Extracted records:
....

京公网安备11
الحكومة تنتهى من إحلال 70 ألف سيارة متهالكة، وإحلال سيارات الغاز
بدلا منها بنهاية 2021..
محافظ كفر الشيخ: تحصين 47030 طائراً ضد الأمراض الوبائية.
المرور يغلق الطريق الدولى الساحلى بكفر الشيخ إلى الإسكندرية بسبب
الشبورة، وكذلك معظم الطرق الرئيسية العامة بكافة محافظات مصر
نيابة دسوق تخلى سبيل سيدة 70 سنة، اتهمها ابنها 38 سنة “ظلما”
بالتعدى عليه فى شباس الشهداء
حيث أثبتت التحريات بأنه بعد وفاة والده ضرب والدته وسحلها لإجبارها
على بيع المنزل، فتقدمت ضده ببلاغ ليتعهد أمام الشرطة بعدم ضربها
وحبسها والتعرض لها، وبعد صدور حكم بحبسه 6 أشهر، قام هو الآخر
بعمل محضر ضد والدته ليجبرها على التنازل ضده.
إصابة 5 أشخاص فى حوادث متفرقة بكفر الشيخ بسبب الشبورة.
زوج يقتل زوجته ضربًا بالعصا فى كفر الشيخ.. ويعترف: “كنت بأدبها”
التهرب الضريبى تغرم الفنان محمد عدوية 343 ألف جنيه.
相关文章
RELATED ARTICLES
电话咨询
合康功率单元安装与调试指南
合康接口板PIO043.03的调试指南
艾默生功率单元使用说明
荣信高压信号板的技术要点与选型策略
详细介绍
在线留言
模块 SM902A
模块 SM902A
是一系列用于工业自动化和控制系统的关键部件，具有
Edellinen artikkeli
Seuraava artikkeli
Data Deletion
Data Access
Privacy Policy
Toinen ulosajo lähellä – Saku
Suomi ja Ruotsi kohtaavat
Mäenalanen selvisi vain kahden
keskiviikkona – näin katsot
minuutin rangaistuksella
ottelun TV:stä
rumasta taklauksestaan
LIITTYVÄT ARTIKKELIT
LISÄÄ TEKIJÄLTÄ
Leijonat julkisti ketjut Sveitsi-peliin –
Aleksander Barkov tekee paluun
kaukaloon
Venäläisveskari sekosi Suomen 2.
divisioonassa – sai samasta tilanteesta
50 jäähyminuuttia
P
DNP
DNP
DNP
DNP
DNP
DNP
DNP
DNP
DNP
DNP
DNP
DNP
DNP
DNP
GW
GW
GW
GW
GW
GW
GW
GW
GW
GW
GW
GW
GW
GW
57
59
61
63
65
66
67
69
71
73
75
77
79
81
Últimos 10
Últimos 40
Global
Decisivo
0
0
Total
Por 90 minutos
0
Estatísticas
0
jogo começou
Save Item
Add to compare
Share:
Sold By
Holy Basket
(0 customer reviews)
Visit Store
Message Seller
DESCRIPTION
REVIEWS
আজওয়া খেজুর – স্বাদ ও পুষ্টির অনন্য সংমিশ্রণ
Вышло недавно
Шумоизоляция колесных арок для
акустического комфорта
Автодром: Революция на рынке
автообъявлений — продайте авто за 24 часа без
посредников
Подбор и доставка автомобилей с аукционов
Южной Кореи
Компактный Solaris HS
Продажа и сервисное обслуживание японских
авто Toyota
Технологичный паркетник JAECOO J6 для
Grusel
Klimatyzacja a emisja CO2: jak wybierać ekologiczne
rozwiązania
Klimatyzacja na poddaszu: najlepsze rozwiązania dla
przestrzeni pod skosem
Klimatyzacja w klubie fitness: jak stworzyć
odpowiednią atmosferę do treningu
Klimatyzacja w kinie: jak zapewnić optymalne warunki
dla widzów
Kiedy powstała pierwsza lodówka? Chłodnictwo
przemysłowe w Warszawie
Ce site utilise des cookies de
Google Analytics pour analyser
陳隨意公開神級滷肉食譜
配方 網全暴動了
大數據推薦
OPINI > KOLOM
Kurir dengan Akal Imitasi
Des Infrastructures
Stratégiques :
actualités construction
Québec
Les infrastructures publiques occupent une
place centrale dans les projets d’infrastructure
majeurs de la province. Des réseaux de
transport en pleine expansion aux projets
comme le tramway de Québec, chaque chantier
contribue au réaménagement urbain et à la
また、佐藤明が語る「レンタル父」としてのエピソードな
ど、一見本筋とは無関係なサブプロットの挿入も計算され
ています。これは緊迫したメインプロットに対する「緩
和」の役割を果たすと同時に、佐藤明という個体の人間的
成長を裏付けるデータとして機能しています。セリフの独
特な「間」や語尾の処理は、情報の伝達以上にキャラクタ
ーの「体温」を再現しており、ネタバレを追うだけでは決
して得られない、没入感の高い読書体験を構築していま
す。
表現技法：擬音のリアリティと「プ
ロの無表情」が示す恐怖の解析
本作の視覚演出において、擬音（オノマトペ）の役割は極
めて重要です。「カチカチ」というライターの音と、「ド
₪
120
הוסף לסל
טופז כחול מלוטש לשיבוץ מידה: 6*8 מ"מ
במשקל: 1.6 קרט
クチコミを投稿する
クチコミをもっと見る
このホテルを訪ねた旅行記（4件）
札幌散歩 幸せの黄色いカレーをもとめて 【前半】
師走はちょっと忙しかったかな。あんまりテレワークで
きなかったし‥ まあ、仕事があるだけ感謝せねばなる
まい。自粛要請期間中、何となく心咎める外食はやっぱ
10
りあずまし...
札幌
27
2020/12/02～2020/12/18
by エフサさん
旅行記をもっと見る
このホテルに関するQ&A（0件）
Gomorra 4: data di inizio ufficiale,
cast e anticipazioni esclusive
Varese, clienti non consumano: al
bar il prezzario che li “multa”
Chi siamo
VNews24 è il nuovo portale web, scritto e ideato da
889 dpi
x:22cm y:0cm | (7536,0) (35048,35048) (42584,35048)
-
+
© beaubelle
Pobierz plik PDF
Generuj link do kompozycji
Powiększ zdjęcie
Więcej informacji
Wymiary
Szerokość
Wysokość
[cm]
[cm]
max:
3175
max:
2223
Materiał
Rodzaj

....

(Exercise goal):
Return each line from all the rows above with no changes to its characters or order.

(Response to this task):
京公网安备11
الحكومة تنتهى من إحلال 70 ألف سيارة متهالكة، وإحلال سيارات الغاز
بدلا منها بنهاية 2021..
محافظ كفر الشيخ: تحصين 47030 طائراً ضد الأمراض الوبائية.
المرور يغلق الطريق الدولى الساحلى بكفر الشيخ إلى الإسكندرية بسبب
الشبورة، وكذلك معظم الطرق الرئيسية العامة بكافة محافظات مصر
نيابة دسوق تخلى سبيل سيدة 70 سنة، اتهمها ابنها 38 سنة “ظلما”
بالتعدى عليه فى شباس الشهداء
حيث أثبتت التحريات بأنه بعد وفاة والده ضرب والدته وسحلها لإجبارها
على بيع المنزل، فتقدمت ضده ببلاغ ليتعهد أمام الشرطة بعدم ضربها
وحبسها والتعرض لها، وبعد صدور حكم بحبسه 6 أشهر، قام هو الآخر
بعمل محضر ضد والدته ليجبرها على التنازل ضده.
إصابة 5 أشخاص فى حوادث متفرقة بكفر الشيخ بسبب الشبورة.
زوج يقتل زوجته ضربًا بالعصا فى كفر الشيخ.. ويعترف: “كنت بأدبها”
التهرب الضريبى تغرم الفنان محمد عدوية 343 ألف جنيه.
相关文章
RELATED ARTICLES
电话咨询
合康功率单元安装与调试指南
合康接口板PIO043.03的调试指南
艾默生功率单元使用说明
荣信高压信号板的技术要点与选型策略
详细介绍
在线留言
模块 SM902A
模块 SM902A
是一系列用于工业自动化和控制系统的关键部件，具有
Edellinen artikkeli
Seuraava artikkeli
Data Deletion
Data Access
Privacy Policy
Toinen ulosajo lähellä – Saku
Suomi ja Ruotsi kohtaavat
Mäenalanen selvisi vain kahden
keskiviikkona – näin katsot
minuutin rangaistuksella
ottelun TV:stä
rumasta taklauksestaan
LIITTYVÄT ARTIKKELIT
LISÄÄ TEKIJÄLTÄ
Leijonat julkisti ketjut Sveitsi-peliin –
Aleksander Barkov tekee paluun
kaukaloon
Venäläisveskari sekosi Suomen 2.
divisioonassa – sai samasta tilanteesta
50 jäähyminuuttia
P
DNP
DNP
DNP
DNP
DNP
DNP
DNP
DNP
DNP
DNP
DNP
DNP
DNP
DNP
GW
GW
GW
GW
GW
GW
GW
GW
GW
GW
GW
GW
GW
GW
57
59
61
63
65
66
67
69
71
73
75
77
79
81
Últimos 10
Últimos 40
Global
Decisivo
0
0
Total
Por 90 minutos
0
Estatísticas
0
jogo começou
Save Item
Add to compare
Share:
Sold By
Holy Basket
(0 customer reviews)
Visit Store
Message Seller
DESCRIPTION
REVIEWS
আজওয়া খেজুর – স্বাদ ও পুষ্টির অনন্য সংমিশ্রণ
Вышло недавно
Шумоизоляция колесных арок для
акустического комфорта
Автодром: Революция на рынке
автообъявлений — продайте авто за 24 часа без
посредников
Подбор и доставка автомобилей с аукционов
Южной Кореи
Компактный Solaris HS
Продажа и сервисное обслуживание японских
авто Toyota
Технологичный паркетник JAECOO J6 для
Grusel
Klimatyzacja a emisja CO2: jak wybierać ekologiczne
rozwiązania
Klimatyzacja na poddaszu: najlepsze rozwiązania dla
przestrzeni pod skosem
Klimatyzacja w klubie fitness: jak stworzyć
odpowiednią atmosferę do treningu
Klimatyzacja w kinie: jak zapewnić optymalne warunki
dla widzów
Kiedy powstała pierwsza lodówka? Chłodnictwo
przemysłowe w Warszawie
Ce site utilise des cookies de
Google Analytics pour analyser
陳隨意公開神級滷肉食譜
配方 網全暴動了
大數據推薦
OPINI > KOLOM
Kurir dengan Akal Imitasi
Des Infrastructures
Stratégiques :
actualités construction
Québec
Les infrastructures publiques occupent une
place centrale dans les projets d’infrastructure
majeurs de la province. Des réseaux de
transport en pleine expansion aux projets
comme le tramway de Québec, chaque chantier
contribue au réaménagement urbain et à la
また、佐藤明が語る「レンタル父」としてのエピソードな
ど、一見本筋とは無関係なサブプロットの挿入も計算され
ています。これは緊迫したメインプロットに対する「緩
和」の役割を果たすと同時に、佐藤明という個体の人間的
成長を裏付けるデータとして機能しています。セリフの独
特な「間」や語尾の処理は、情報の伝達以上にキャラクタ
ーの「体温」を再現しており、ネタバレを追うだけでは決
して得られない、没入感の高い読書体験を構築していま
す。
表現技法：擬音のリアリティと「プ
ロの無表情」が示す恐怖の解析
本作の視覚演出において、擬音（オノマトペ）の役割は極
めて重要です。「カチカチ」というライターの音と、「ド
₪
120
הוסף לסל
טופז כחול מלוטש לשיבוץ מידה: 6*8 מ"מ
במשקל: 1.6 קרט
クチコミを投稿する
クチコミをもっと見る
このホテルを訪ねた旅行記（4件）
札幌散歩 幸せの黄色いカレーをもとめて 【前半】
師走はちょっと忙しかったかな。あんまりテレワークで
きなかったし‥ まあ、仕事があるだけ感謝せねばなる
まい。自粛要請期間中、何となく心咎める外食はやっぱ
10
りあずまし...
札幌
27
2020/12/02～2020/12/18
by エフサさん
旅行記をもっと見る
このホテルに関するQ&A（0件）
Gomorra 4: data di inizio ufficiale,
cast e anticipazioni esclusive
Varese, clienti non consumano: al
bar il prezzario che li “multa”
Chi siamo
VNews24 è il nuovo portale web, scritto e ideato da
889 dpi
x:22cm y:0cm | (7536,0) (35048,35048) (42584,35048)
-
+
© beaubelle
Pobierz plik PDF
Generuj link do kompozycji
Powiększ zdjęcie
Więcej informacji
Wymiary
Szerokość
Wysokość
[cm]
[cm]
max:
3175
max:
2223
Materiał
Rodzaj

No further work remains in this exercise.